* Assigned task *
Reproduce every record verbatim but drop the pictures.
══ Records supplied
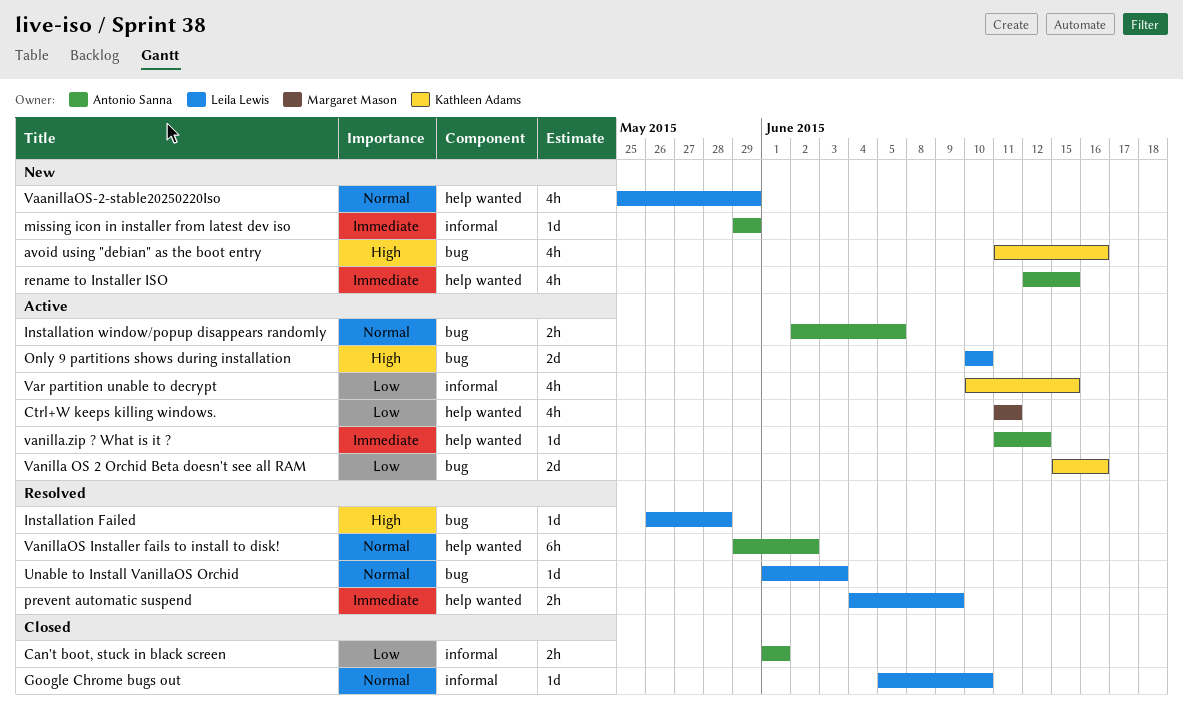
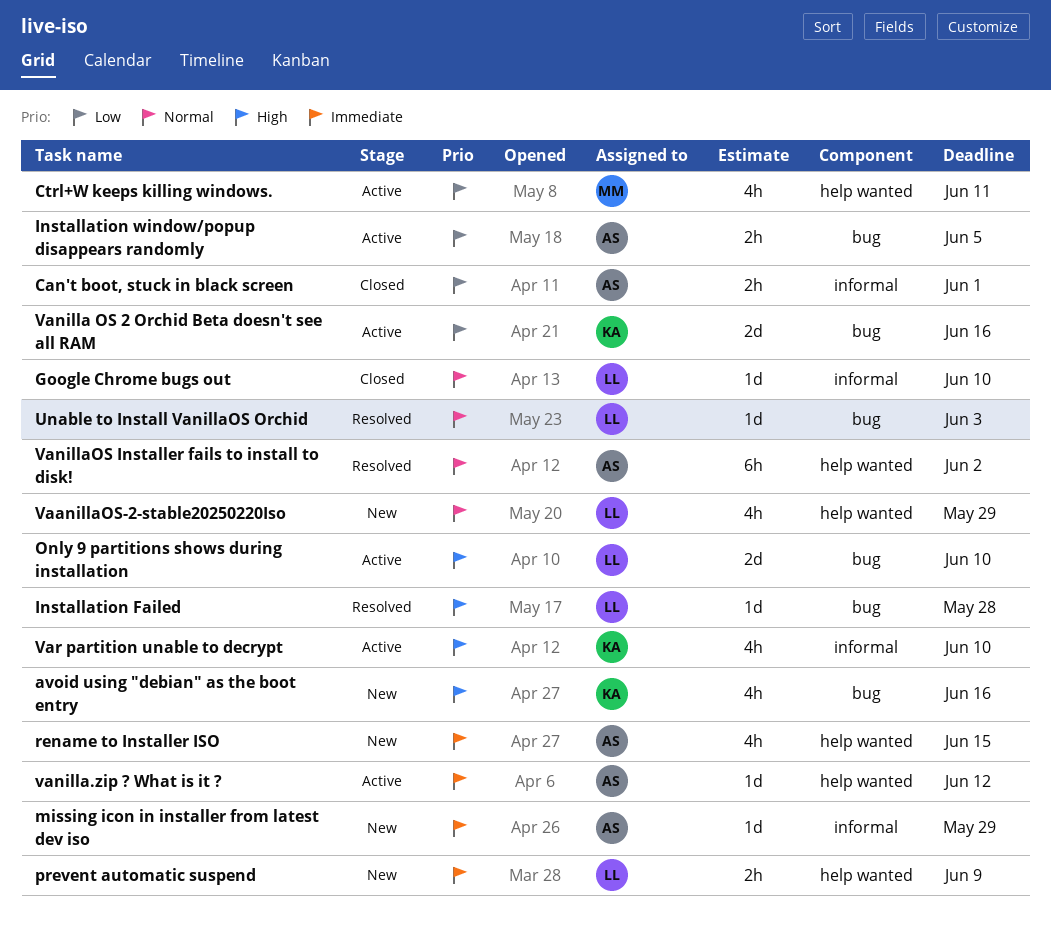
Installation window/popup disappears randomly, priority: Normal -> Low
prevent automatic suspend, status: Resolved -> New
Var partition unable to decrypt, priority: Low -> High
Var partition unable to decrypt, due: Jun 15 -> Jun 10

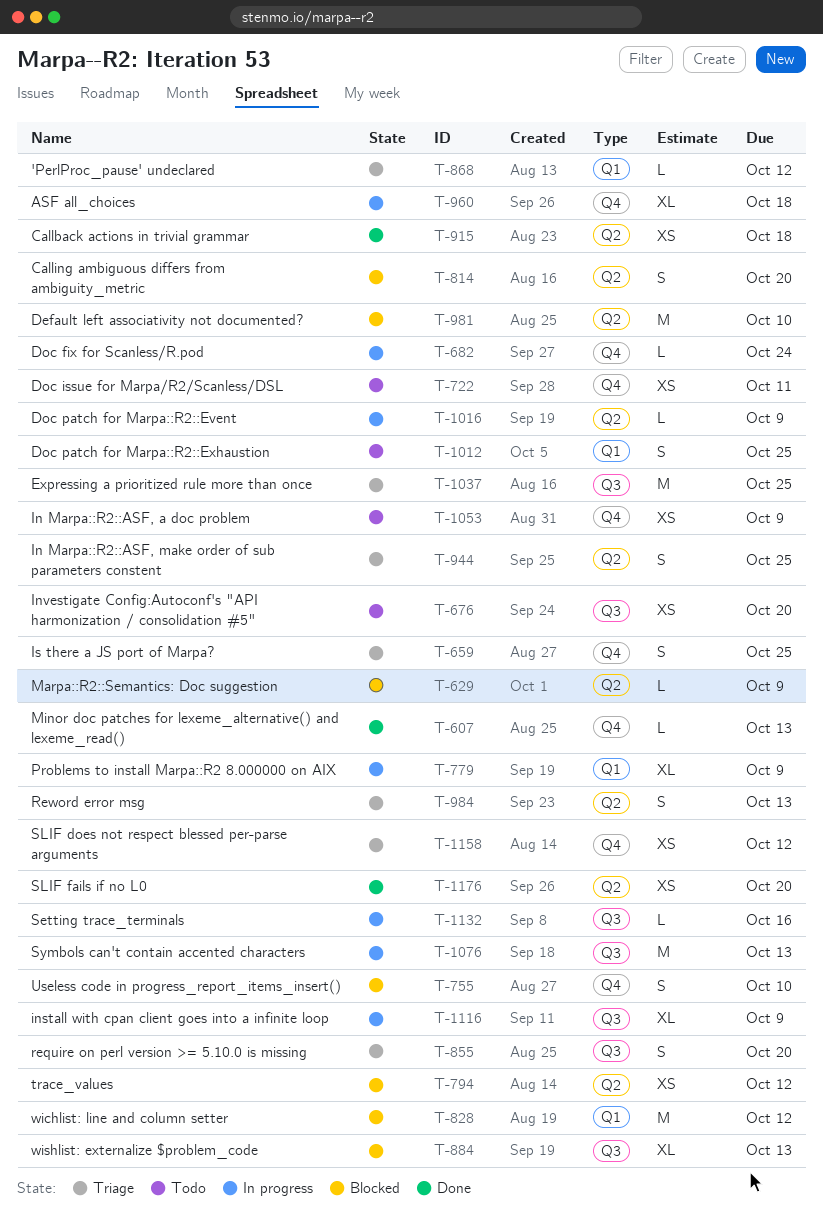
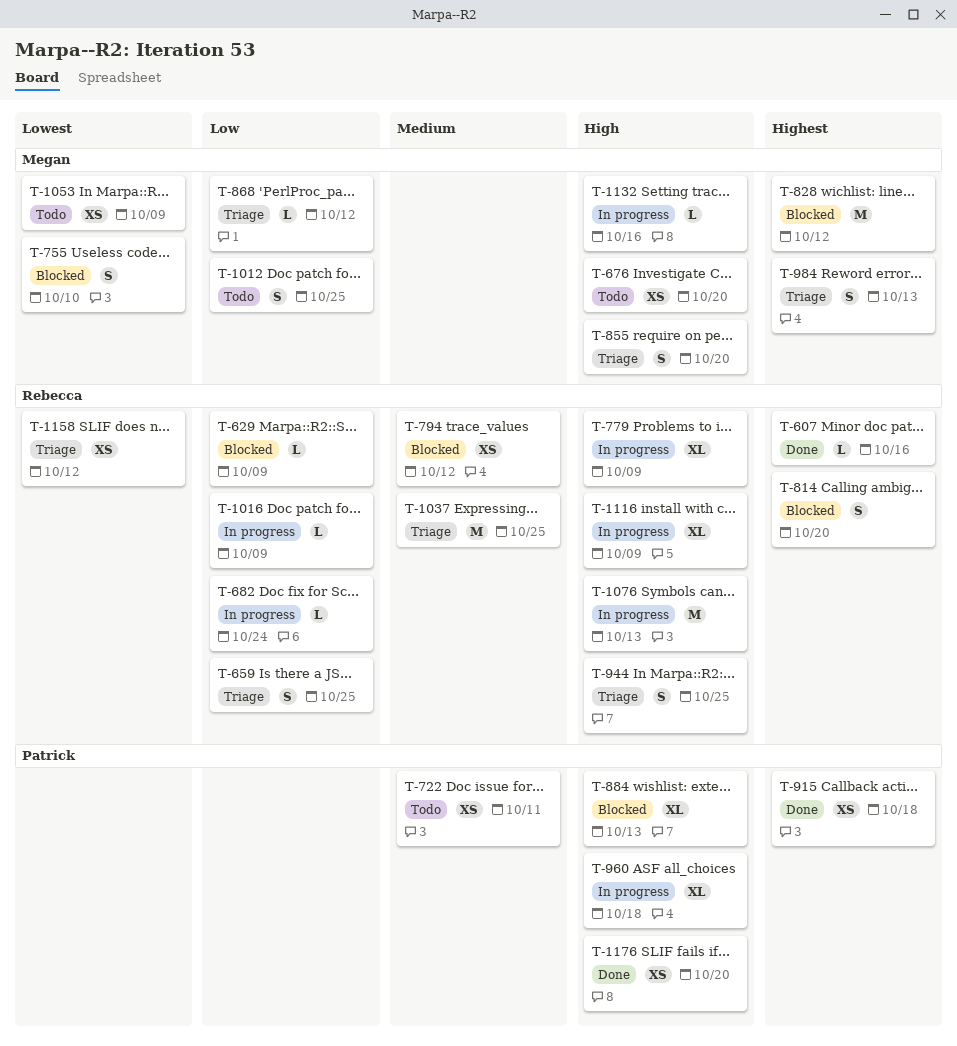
T-607, due: Oct 13 -> Oct 16
T-981: present -> none

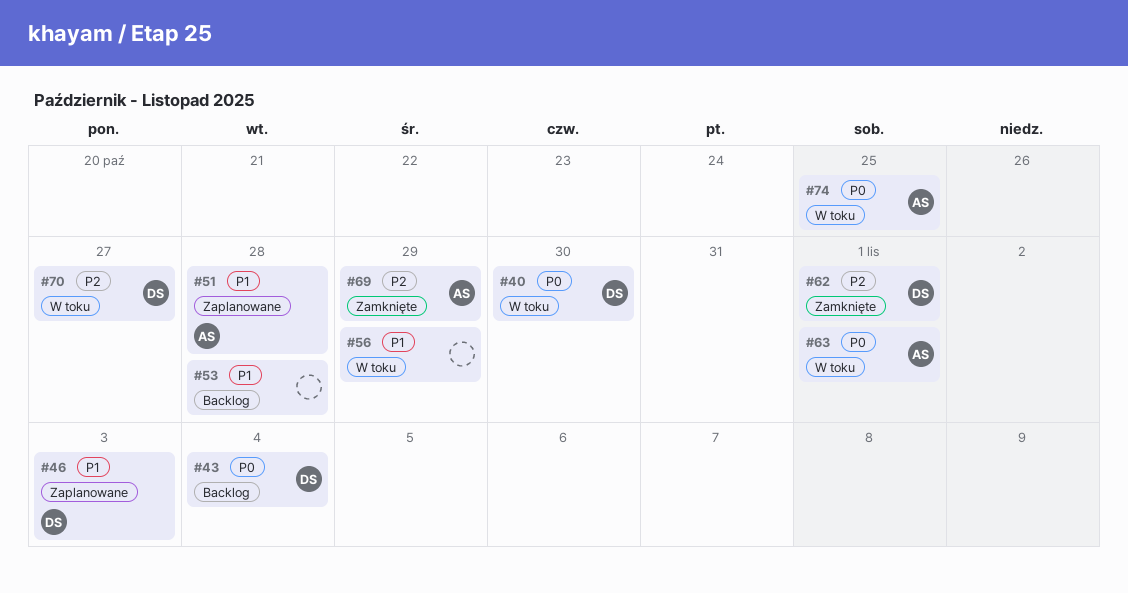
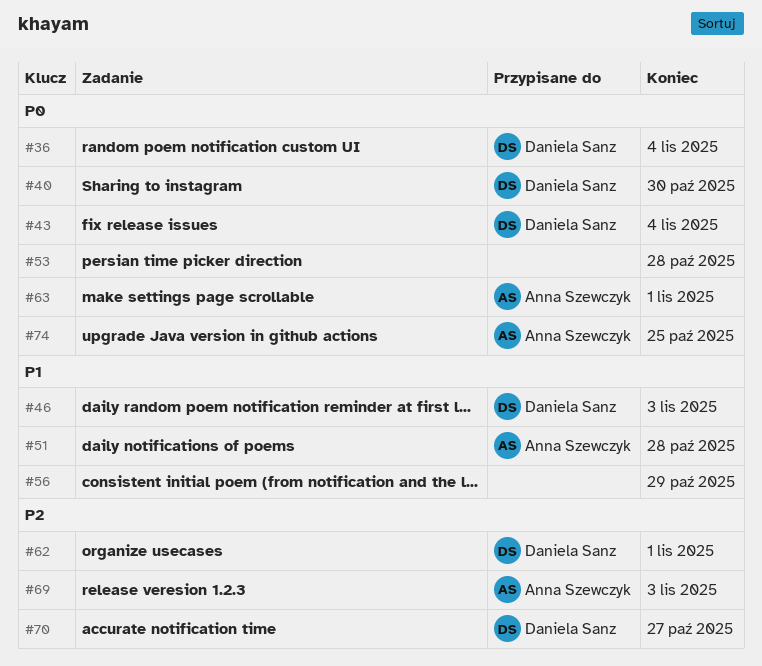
#36: none -> present
#53, priority: P1 -> P0
#69, due: Oct 29 -> Nov 3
════
* Expected answer *
Installation window/popup disappears randomly, priority: Normal -> Low
prevent automatic suspend, status: Resolved -> New
Var partition unable to decrypt, priority: Low -> High
Var partition unable to decrypt, due: Jun 15 -> Jun 10

T-607, due: Oct 13 -> Oct 16
T-981: present -> none

#36: none -> present
#53, priority: P1 -> P0
#69, due: Oct 29 -> Nov 3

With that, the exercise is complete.